Exploitation (see RRE white paper above for the "Non-Sundering function) still appears between countries, but also within each country, facilitated by the very own folks, and the sundering of the self takes place, individually and in time, as part of the competition between markets.
This means that the right to live will hinge on 'sufficient individual productivity' and this will apply to all, at all levels, in all circles. The more privileged circle may take more damage under this regimen, offering a more attractive prospect for scavengers, and the sooner one of them stops living, the sooner the scavenging can take place.
Meanwhile, just as the cut-throat productivity and positioning competition among the most developed countries is leading them to their reciprocal and respective '(self-)mutilation' and harm to their own folks, competition among private players is equally fierce, and coalitions are built, sides taken, whereby leaving may not be an option in this new order where trust is scarce and fragile. These lead to damages and to the great mess.
When a country's borders are porous, all folks need to take on a border role to a certain extent. Similarly, when state structures recede, every private actor needs to take on every role, or they need to recreate basically the same functions as the government. Unfortunately, in addition to resulting in the 'sufficient individual productivity' issue above, on the one hand, the process leading to this necessarily interacts with the rest of the system, to some extent interfering or leading elsewhere than the envisioned result, and on the other hand, private actors as well as other organisations and consortia compete, creating a multitude of incomplete and redundant but not exactly overlapping propositions for the various regulations. The wild West.
Absent a consolidation (see RRE white paper for the relevant consolidation framework), legislation may end up being made by judges, hence the scramble for the socialisation of judges, yielding a likewise great and costly mess.
The bottom line is that in our current framework, competition is incompatible with the human system.

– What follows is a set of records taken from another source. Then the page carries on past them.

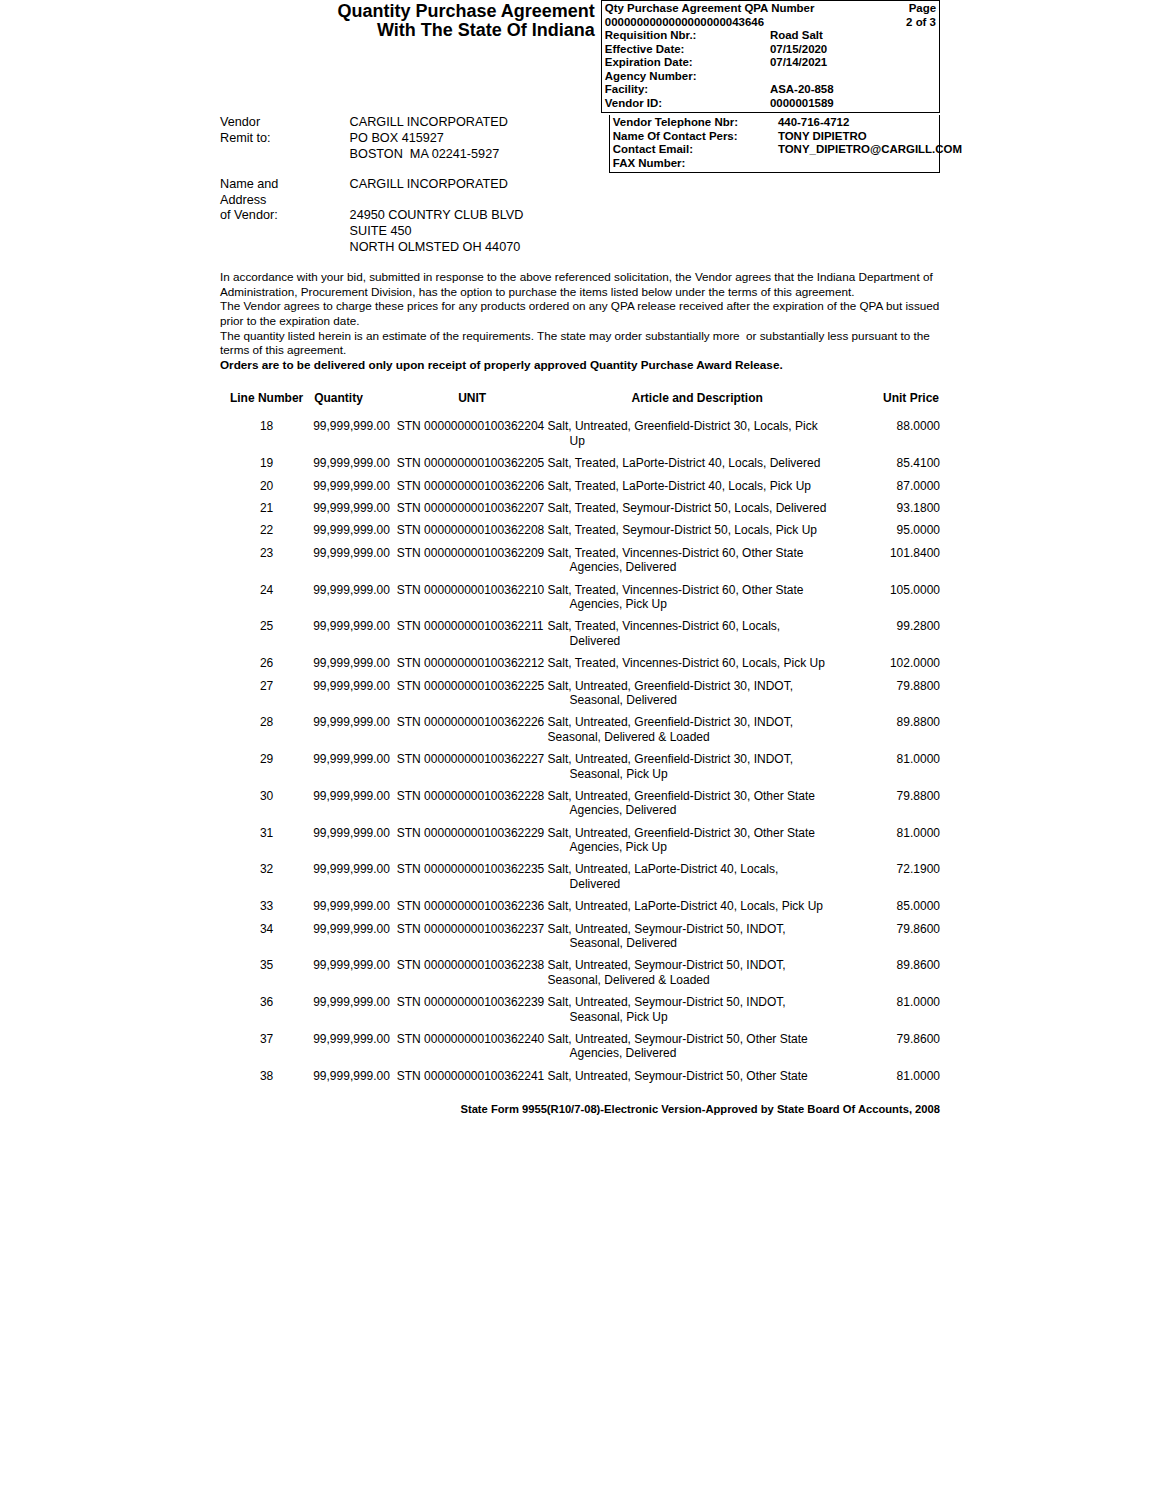Quantity Purchase Agreement With The State Of Indiana
Qty Purchase Agreement QPA Number Page
0000000000000000000043646 2 of 3
Requisition Nbr.: Road Salt
Effective Date: 07/15/2020
Expiration Date: 07/14/2021
Agency Number:
Facility: ASA-20-858
Vendor ID: 0000001589
Vendor Telephone Nbr: 440-716-4712
Name Of Contact Pers: TONY DIPIETRO
Contact Email: TONY_DIPIETRO@CARGILL.COM
FAX Number:
Vendor
Remit to:
CARGILL INCORPORATED
PO BOX 415927
BOSTON MA 02241-5927
Name and
Address
of Vendor:
CARGILL INCORPORATED
24950 COUNTRY CLUB BLVD
SUITE 450
NORTH OLMSTED OH 44070
In accordance with your bid, submitted in response to the above referenced solicitation, the Vendor agrees that the Indiana Department of Administration, Procurement Division, has the option to purchase the items listed below under the terms of this agreement.
The Vendor agrees to charge these prices for any products ordered on any QPA release received after the expiration of the QPA but issued prior to the expiration date.
The quantity listed herein is an estimate of the requirements. The state may order substantially more or substantially less pursuant to the terms of this agreement.
Orders are to be delivered only upon receipt of properly approved Quantity Purchase Award Release.
| Line Number | Quantity | UNIT | Article and Description | Unit Price |
| --- | --- | --- | --- | --- |
| 18 | 99,999,999.00 | STN 000000000100362204 | Salt, Untreated, Greenfield-District 30, Locals, Pick Up | 88.0000 |
| 19 | 99,999,999.00 | STN 000000000100362205 | Salt, Treated, LaPorte-District 40, Locals, Delivered | 85.4100 |
| 20 | 99,999,999.00 | STN 000000000100362206 | Salt, Treated, LaPorte-District 40, Locals, Pick Up | 87.0000 |
| 21 | 99,999,999.00 | STN 000000000100362207 | Salt, Treated, Seymour-District 50, Locals, Delivered | 93.1800 |
| 22 | 99,999,999.00 | STN 000000000100362208 | Salt, Treated, Seymour-District 50, Locals, Pick Up | 95.0000 |
| 23 | 99,999,999.00 | STN 000000000100362209 | Salt, Treated, Vincennes-District 60, Other State Agencies, Delivered | 101.8400 |
| 24 | 99,999,999.00 | STN 000000000100362210 | Salt, Treated, Vincennes-District 60, Other State Agencies, Pick Up | 105.0000 |
| 25 | 99,999,999.00 | STN 000000000100362211 | Salt, Treated, Vincennes-District 60, Locals, Delivered | 99.2800 |
| 26 | 99,999,999.00 | STN 000000000100362212 | Salt, Treated, Vincennes-District 60, Locals, Pick Up | 102.0000 |
| 27 | 99,999,999.00 | STN 000000000100362225 | Salt, Untreated, Greenfield-District 30, INDOT, Seasonal, Delivered | 79.8800 |
| 28 | 99,999,999.00 | STN 000000000100362226 | Salt, Untreated, Greenfield-District 30, INDOT, Seasonal, Delivered & Loaded | 89.8800 |
| 29 | 99,999,999.00 | STN 000000000100362227 | Salt, Untreated, Greenfield-District 30, INDOT, Seasonal, Pick Up | 81.0000 |
| 30 | 99,999,999.00 | STN 000000000100362228 | Salt, Untreated, Greenfield-District 30, Other State Agencies, Delivered | 79.8800 |
| 31 | 99,999,999.00 | STN 000000000100362229 | Salt, Untreated, Greenfield-District 30, Other State Agencies, Pick Up | 81.0000 |
| 32 | 99,999,999.00 | STN 000000000100362235 | Salt, Untreated, LaPorte-District 40, Locals, Delivered | 72.1900 |
| 33 | 99,999,999.00 | STN 000000000100362236 | Salt, Untreated, LaPorte-District 40, Locals, Pick Up | 85.0000 |
| 34 | 99,999,999.00 | STN 000000000100362237 | Salt, Untreated, Seymour-District 50, INDOT, Seasonal, Delivered | 79.8600 |
| 35 | 99,999,999.00 | STN 000000000100362238 | Salt, Untreated, Seymour-District 50, INDOT, Seasonal, Delivered & Loaded | 89.8600 |
| 36 | 99,999,999.00 | STN 000000000100362239 | Salt, Untreated, Seymour-District 50, INDOT, Seasonal, Pick Up | 81.0000 |
| 37 | 99,999,999.00 | STN 000000000100362240 | Salt, Untreated, Seymour-District 50, Other State Agencies, Delivered | 79.8600 |
| 38 | 99,999,999.00 | STN 000000000100362241 | Salt, Untreated, Seymour-District 50, Other State | 81.0000 |
State Form 9955(R10/7-08)-Electronic Version-Approved by State Board Of Accounts, 2008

As I mentioned in a previous blog, negotiation between partial positions leads to an irrelevant middle ground if a deal is reached. Similarly, a competition between partial positions in this great mess leads to (redundancies, excessive activity and) avoidable damage if it is won by anyone, as well as to avoidable damage if it is not won by anyone.
Let me boldly posit that the only competition that is beneficial to you, whoever you may be, is one about who contributes the most to the reaching and maintenance of the resilience-to-robustness equilibrium (see white paper https://zenodo.org/records/10633773).
Having conveyed the above candid impressions and knowledge, I am not trying to, respectively I am trying not to, influence certain major decisions. My aim is to inform folks of how the world is made, in terms of a single system, and which directionality therefore would be appropriate - when we are ready.